People that do it, do it. They map a new territory in an act of psychic reinvention. Lounging, relaxing, living pleasurably: one should always build time for these into the 24 hours of one’s day. Get a glimpse of it, man — the waves as they mass on the horizon. “I haven’t been entirely well lately,” coughs capitalism as it climbs into the ring. I shall steal from under it the ground on which it stands. Trees rise up around me, their bare branches bathed in yellow sunlight. As pleasant as the weather has been locally these last few days, I still look forward to the coming rebirth, the arrival of spring and summer. Would acceptance of Rich Terrile’s “reality-as-simulation” hypothesis prompt any changes in terms of everyday interactions with others and with nature? The more I watch Hamilton’s Pharmacopeia, the more I’m put off by the show’s disrespectful treatment of indigenous people and their medicines and traditions. Perhaps the series acquires some critical self-awareness along the way? We’ll see.
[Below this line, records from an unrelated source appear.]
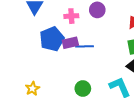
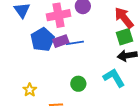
pink cross: (71, 16) -> (59, 15), size x1.6

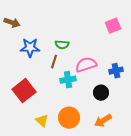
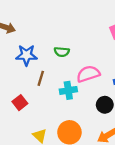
brown line: (54, 62) -> (41, 78), moved
red square: (24, 91) -> (20, 103), size x0.6

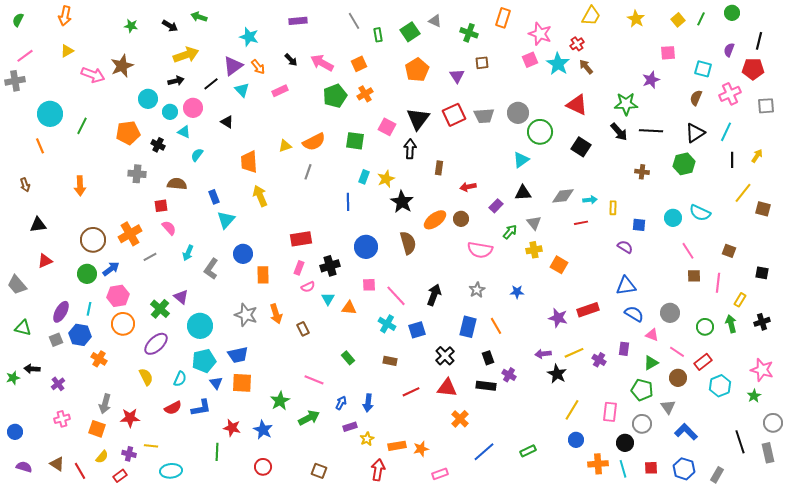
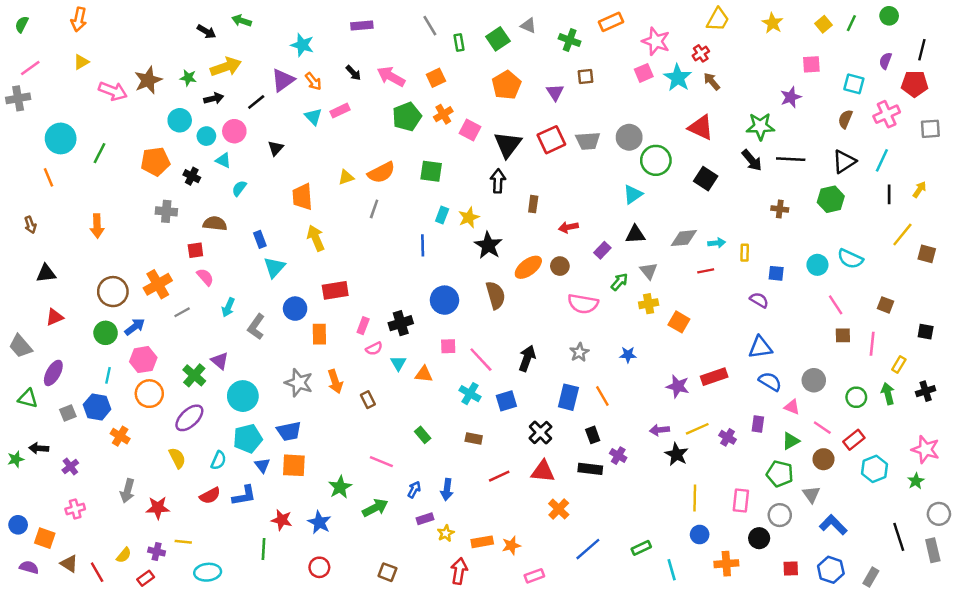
orange rectangle: (503, 18) -> (611, 22), turned 48
green star: (131, 26) -> (188, 78), moved
cyan triangle: (242, 90) -> (313, 117), moved
black triangle: (227, 122) -> (276, 148), turned 40
pink square: (387, 127) -> (470, 130), moved
red rectangle: (301, 239) -> (335, 290), moved
purple ellipse: (61, 312) -> (53, 373), moved
yellow line: (572, 410) -> (695, 498), turned -30
orange square: (97, 429) -> (45, 538), moved
cyan line: (623, 469) -> (672, 570), moved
The mind, invested in a sound or a state, pursues a path, awakening afterwards free of memory. Ash & Herb refer to this process, and in doing so give it shape, on tracks like “Root Awakening.”
Ash Brooks & ML Wah take heads even further into the beyond on their brilliant slow jam, “Deeper Than the Sea”: a long pan along an ever-evolving plot of concrete. Sarah strides beside me wearing her new backpack, reminding me for a moment of Tasslehoff Burrfoot, a character from a series of fantasy novels I read as a kid. Night-walking reveals a different kind of city, one to which I’m more amenable. A space of mystery. Whereas by day, I’m performing ganzfeld experiments, trying to separate psychic signals from mental noise. Suddenly Hamilton’s Pharmacopeia blooms into consciousness, mapping an otherwise invisible community of mind-opened peers.
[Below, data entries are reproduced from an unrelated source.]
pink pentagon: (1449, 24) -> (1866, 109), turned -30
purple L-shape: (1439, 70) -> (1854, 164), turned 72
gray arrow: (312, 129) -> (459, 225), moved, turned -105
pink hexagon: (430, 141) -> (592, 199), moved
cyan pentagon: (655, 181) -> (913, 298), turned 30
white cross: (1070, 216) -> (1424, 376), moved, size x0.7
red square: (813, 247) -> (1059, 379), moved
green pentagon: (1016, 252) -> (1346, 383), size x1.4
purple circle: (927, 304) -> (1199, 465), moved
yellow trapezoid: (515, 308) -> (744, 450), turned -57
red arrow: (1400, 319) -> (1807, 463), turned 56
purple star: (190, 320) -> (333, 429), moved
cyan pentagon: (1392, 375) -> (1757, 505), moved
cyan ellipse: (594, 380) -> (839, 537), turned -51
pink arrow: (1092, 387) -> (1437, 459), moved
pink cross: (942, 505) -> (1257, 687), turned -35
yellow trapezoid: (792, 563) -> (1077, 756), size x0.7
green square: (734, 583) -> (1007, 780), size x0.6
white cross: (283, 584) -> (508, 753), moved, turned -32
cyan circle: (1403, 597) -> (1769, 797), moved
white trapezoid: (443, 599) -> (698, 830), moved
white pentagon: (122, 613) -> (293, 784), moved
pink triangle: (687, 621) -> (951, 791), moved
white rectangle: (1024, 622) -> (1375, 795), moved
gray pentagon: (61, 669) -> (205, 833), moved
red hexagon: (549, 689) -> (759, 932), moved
Moods relate to keys and scales. Light shows, rockets, vendors, spotlights, Tolkeinesque font, heavy on the kerning. Shirtless cartoon Dick Tracy with shaving cream around his mouth, glaring at himself in a mirror. Are you sure? A library book? Yes, sir. Dictation. A series of orders. People do what they do. In most cases, they follow orders. Get them to open their eyes, awaken out of themselves. Great metamorphoses ahead if China’s working class rises and takes over. Disembodied Italian-American heads gesticulate with imaginary arms. The world appears coherent only inasmuch as we hear it. Such, at least, was the experience of my bespectacled middle school self, with nearsightedness or myopia “afflicted,” so to me it seemed, as early as the age of eight. Much in the composition of my psyche dates to that moment of near-total alienation from the world of my peers.